While certain categories of crime are declining, other crime types, most notably murder and common assault, are on the rise.

Past explanations for the high crime rates in South Africa are myriad and include rising levels of poverty, unemployment, and inequality as well as the ready availability of alcohol, illegal drugs and firearms, among others.

While these explanations do offer some understanding of crime in the country, few of the previous explanations offered and/or crime preventative frameworks espoused have an integrated geographic or spatial component.

This is problematic since geography and by association, GIS (geographic information system), can play a vital role in understanding the risk factors for crime, and how crime can be tackled.

In fact, over the past two decades GIS has become the key tool for the spatial analysis and visualisation of crime.

The availability of detailed socio-economic and demographic datasets combined with crime data and computerised information technologies permit a large number of quantitative techniques to be used to assess potential crime cause and effect relationships.

The value of GIS in illuminating crime lies not only in crime analysis but in its ability to interact with crime data. A GIS can pull together large quantities of information contained in crime dockets, reports, and captured crime locations and extract data through time, date, modus operandi, crime type attribute and spatial queries.

Moreover, GIS can be used for operational and tactical purposes by identifying and mapping crime series; as well as in strategic decision-making by supporting decisions on locating police precincts and patrols, targeting crime in high-risk neighbourhoods, and developing policing projects.

Currently, crime levels remain alarmingly high more than two decades after democracy despite the adoption of a number of crime reduction initiatives since democratisation.

For all the ambition of past crime prevention policies they have all largely failed to reduce levels of crime in the country.

The time is right to re-examine current crime prevention policy and consider GIS as a technology that can make a worthwhile contribution to future policy directives.

Increasing empirical evidence in the country suggests that crime and geography are inextricably linked which belie attempts to approach crime separately from its spatial context.

While it may be dangerous to conflate primary crime prevention with geography, the failure to understand crime and its causes in geographic terms in the country will result in all future policy and prevention discussions taking place in an analytical and empirical vacuum.

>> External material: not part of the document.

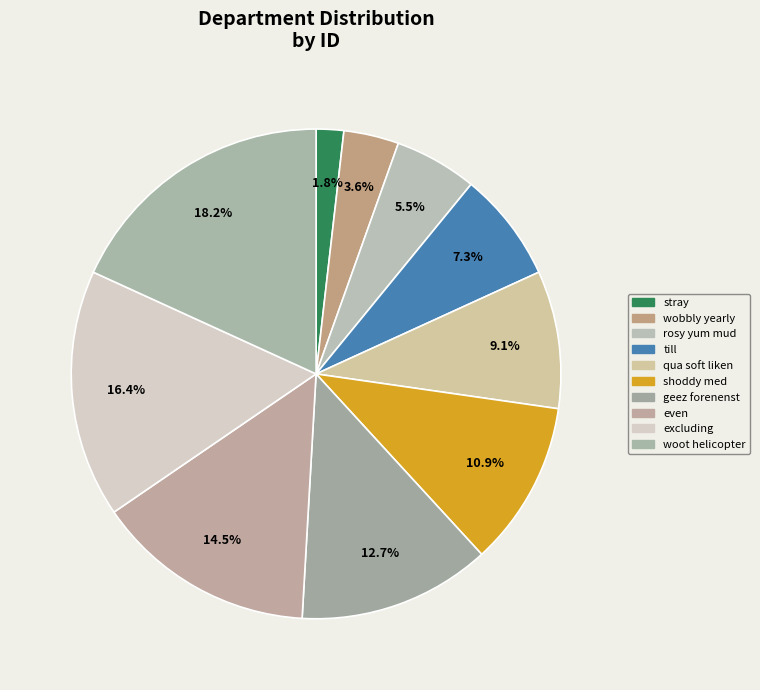

How many segments does this pie chart have?

10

Past research has identified pivotal and amenable neighbourhood-level risk factors which increase the risk of crime in communities. Addressing these factors is important and could potentially lower the risk of crime.

This is not to say that other cultural, historical, economic, and possibly legal drivers of crime should be ignored but rather this knowledge should be supplemented with a broader understanding of “place-specific” crime risk factors.

A principled and holistic crime prevention approach is required that is cognisant of the geography in which crime is occurring throughout the country.

Whether the potential of GIS as a technology can be harnessed to effect change; and whether the development and implementation of such a GIS-orientated approach would have any measurable effect on the magnitude and extent of crime in South Africa is uncertain, but if all other attempts have failed, what do we have to lose.